◆ **ABOUT THIS TASK**:
Return every line from the one with "hfov_deg: 19.5" through the one with "focal_mm: 70", inclusive, exactly as it appears below.

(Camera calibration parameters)
|---|

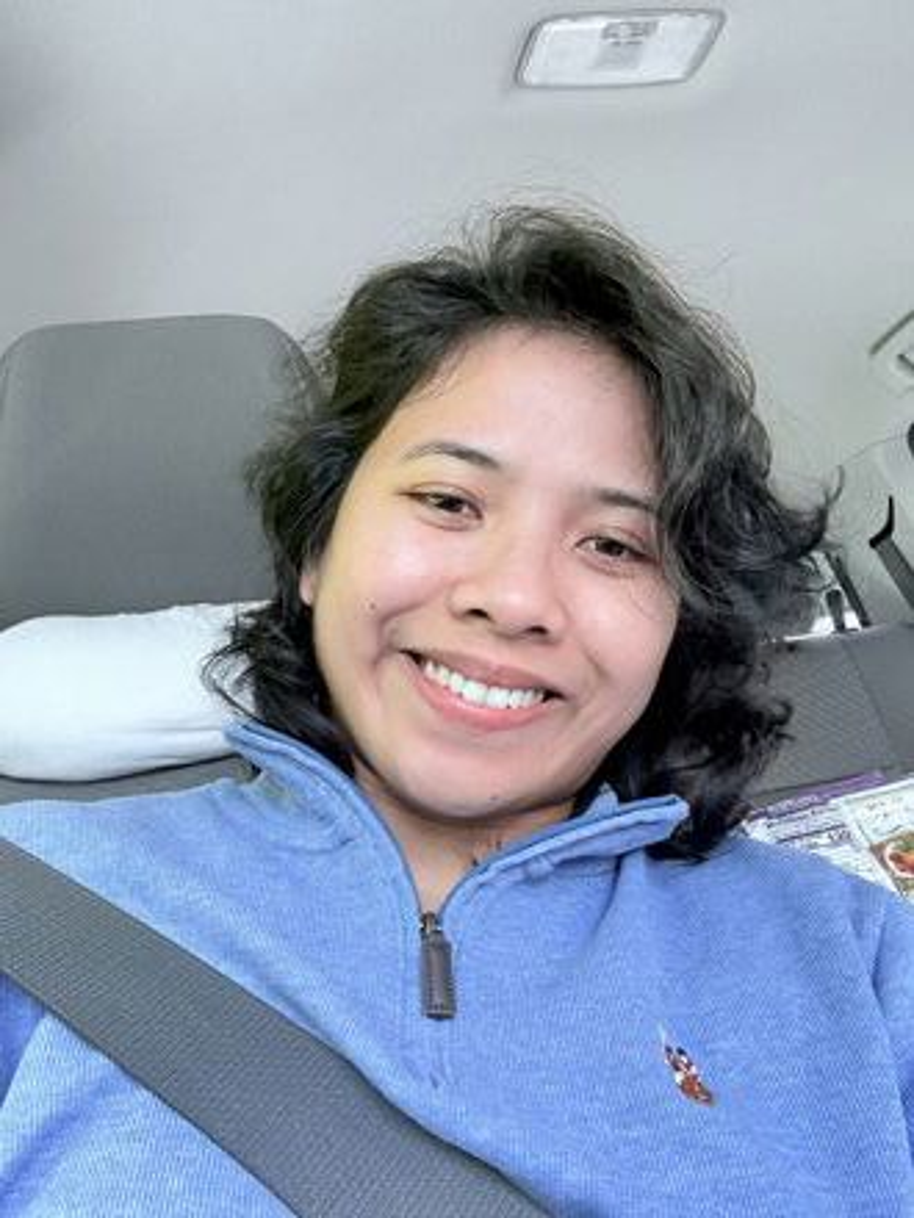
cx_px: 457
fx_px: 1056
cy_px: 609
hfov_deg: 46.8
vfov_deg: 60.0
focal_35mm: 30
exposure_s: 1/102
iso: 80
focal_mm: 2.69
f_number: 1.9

|---|

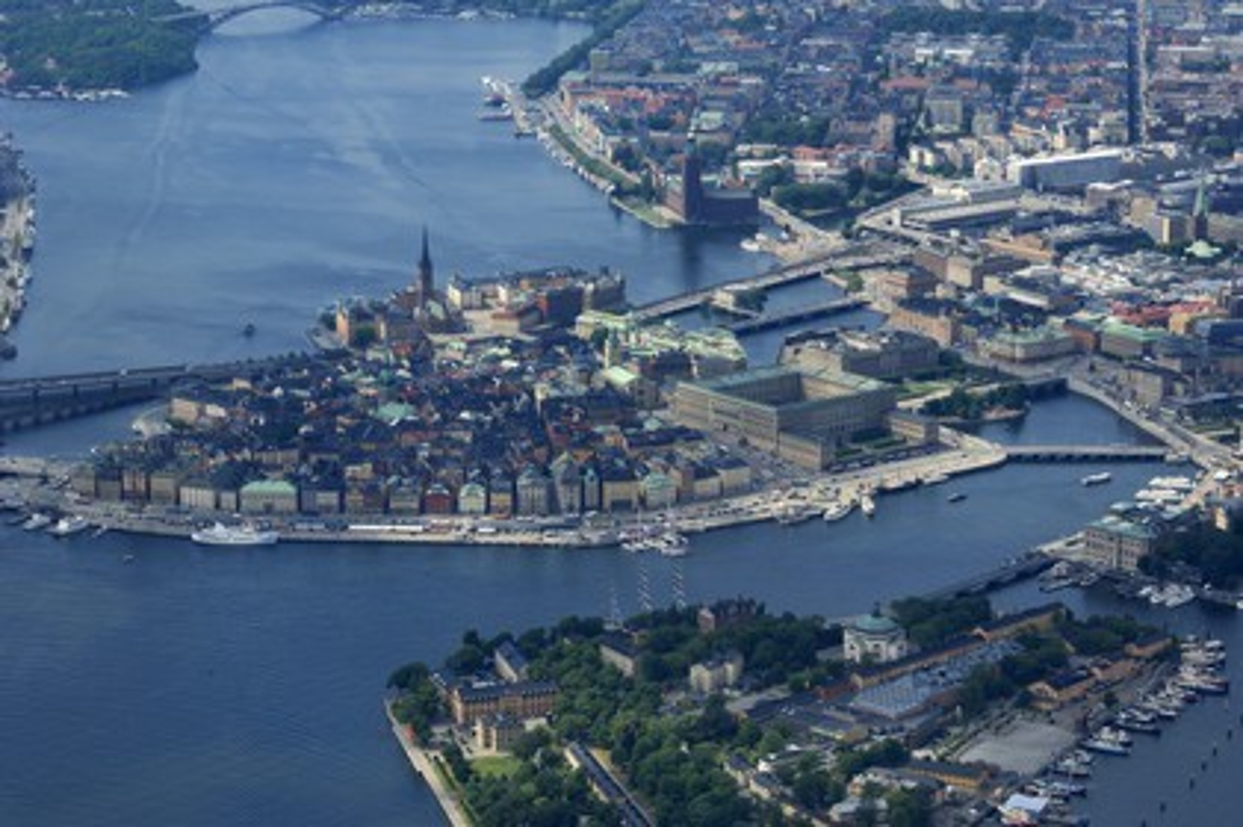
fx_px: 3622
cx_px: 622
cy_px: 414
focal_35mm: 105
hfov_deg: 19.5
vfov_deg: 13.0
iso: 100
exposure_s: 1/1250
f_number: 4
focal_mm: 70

|---|

◆ **EXPECTED OUTPUT**:
hfov_deg: 19.5
vfov_deg: 13.0
iso: 100
exposure_s: 1/1250
f_number: 4
focal_mm: 70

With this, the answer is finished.